[Stored items from a collection]
----

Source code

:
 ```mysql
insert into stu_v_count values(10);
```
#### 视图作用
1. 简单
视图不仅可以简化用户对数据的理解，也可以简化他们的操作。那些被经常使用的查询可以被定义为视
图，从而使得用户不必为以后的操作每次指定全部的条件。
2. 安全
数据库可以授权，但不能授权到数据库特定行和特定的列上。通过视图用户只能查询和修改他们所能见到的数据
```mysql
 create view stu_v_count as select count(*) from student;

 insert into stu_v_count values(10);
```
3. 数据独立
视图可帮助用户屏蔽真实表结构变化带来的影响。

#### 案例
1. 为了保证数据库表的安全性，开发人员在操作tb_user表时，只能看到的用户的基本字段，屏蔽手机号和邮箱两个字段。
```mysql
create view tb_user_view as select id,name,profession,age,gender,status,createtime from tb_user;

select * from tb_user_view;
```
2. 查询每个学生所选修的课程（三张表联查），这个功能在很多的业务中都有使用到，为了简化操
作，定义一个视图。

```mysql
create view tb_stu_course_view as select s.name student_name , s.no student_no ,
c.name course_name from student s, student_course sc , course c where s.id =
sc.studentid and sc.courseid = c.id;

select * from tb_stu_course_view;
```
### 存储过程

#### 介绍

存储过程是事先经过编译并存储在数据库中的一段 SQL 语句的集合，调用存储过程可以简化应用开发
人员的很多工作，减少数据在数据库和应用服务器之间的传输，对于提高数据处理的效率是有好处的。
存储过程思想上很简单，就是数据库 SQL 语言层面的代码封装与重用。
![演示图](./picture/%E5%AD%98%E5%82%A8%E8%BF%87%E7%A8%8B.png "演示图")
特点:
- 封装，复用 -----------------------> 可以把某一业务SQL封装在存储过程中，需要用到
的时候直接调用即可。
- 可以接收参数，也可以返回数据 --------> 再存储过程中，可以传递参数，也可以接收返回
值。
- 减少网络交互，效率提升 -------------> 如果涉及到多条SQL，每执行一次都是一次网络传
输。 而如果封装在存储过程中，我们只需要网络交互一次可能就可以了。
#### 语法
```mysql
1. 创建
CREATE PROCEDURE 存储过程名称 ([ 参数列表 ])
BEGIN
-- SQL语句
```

----

## What you have to do
From the line containing "人员的很多工作，减少数据在数" to the last line above, repeat every line exactly and nothing else.

## Your solution
人员的很多工作，减少数据在数据库和应用服务器之间的传输，对于提高数据处理的效率是有好处的。
存储过程思想上很简单，就是数据库 SQL 语言层面的代码封装与重用。
![演示图](./picture/%E5%AD%98%E5%82%A8%E8%BF%87%E7%A8%8B.png "演示图")
特点:
- 封装，复用 -----------------------> 可以把某一业务SQL封装在存储过程中，需要用到
的时候直接调用即可。
- 可以接收参数，也可以返回数据 --------> 再存储过程中，可以传递参数，也可以接收返回
值。
- 减少网络交互，效率提升 -------------> 如果涉及到多条SQL，每执行一次都是一次网络传
输。 而如果封装在存储过程中，我们只需要网络交互一次可能就可以了。
#### 语法
```mysql
1. 创建
CREATE PROCEDURE 存储过程名称 ([ 参数列表 ])
BEGIN
-- SQL语句
```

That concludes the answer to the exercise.